• EXERCISE GOAL
Take every line from the data that has the word "arquivista" in it.

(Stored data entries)

★ ★ ★ ★ ★ ★ ★

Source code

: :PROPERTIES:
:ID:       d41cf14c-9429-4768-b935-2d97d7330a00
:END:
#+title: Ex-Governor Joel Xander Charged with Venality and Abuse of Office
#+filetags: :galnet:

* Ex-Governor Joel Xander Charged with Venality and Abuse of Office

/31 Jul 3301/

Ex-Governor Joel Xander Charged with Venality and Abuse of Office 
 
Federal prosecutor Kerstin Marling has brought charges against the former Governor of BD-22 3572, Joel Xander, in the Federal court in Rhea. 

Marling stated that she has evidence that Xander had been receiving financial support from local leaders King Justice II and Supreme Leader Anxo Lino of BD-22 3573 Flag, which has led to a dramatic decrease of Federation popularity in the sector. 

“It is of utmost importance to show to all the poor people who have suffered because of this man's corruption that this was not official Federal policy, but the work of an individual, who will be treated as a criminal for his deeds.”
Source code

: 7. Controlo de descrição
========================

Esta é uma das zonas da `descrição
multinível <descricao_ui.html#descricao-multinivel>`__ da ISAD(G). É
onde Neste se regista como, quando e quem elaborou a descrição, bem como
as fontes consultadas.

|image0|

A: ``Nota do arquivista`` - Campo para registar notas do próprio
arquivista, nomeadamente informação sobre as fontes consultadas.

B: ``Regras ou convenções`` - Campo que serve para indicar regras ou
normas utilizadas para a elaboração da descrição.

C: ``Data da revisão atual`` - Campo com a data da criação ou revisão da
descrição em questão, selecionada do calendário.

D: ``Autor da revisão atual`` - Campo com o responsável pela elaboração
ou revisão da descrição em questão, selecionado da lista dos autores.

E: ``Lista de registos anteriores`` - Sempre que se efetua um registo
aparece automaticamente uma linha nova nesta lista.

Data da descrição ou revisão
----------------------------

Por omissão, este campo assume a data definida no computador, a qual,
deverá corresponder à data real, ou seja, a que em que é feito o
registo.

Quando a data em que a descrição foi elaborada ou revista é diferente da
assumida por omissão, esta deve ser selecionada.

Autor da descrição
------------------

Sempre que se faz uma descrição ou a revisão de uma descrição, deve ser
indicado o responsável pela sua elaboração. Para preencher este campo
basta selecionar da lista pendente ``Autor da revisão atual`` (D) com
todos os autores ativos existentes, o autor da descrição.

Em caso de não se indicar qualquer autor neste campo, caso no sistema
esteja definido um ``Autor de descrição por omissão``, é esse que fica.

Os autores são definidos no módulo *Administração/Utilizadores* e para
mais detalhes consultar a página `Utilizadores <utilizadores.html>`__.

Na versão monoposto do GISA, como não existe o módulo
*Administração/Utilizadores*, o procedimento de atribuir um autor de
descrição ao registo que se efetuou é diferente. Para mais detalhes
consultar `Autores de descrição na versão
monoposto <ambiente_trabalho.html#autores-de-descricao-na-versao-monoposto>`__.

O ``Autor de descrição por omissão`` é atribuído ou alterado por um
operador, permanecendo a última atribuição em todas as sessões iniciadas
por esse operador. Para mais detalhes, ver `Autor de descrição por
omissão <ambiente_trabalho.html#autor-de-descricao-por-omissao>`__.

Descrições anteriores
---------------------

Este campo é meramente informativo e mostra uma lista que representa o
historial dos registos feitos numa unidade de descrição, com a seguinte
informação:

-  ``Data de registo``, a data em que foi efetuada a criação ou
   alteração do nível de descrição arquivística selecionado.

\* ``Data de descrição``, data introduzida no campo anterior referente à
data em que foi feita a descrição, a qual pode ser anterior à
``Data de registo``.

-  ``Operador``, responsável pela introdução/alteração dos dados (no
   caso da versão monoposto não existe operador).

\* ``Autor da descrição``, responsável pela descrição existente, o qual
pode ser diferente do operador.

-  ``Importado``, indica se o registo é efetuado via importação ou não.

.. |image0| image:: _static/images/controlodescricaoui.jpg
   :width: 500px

★ ★ ★ ★ ★ ★ ★

• SOLUTION TO THIS TASK
A: ``Nota do arquivista`` - Campo para registar notas do próprio
arquivista, nomeadamente informação sobre as fontes consultadas.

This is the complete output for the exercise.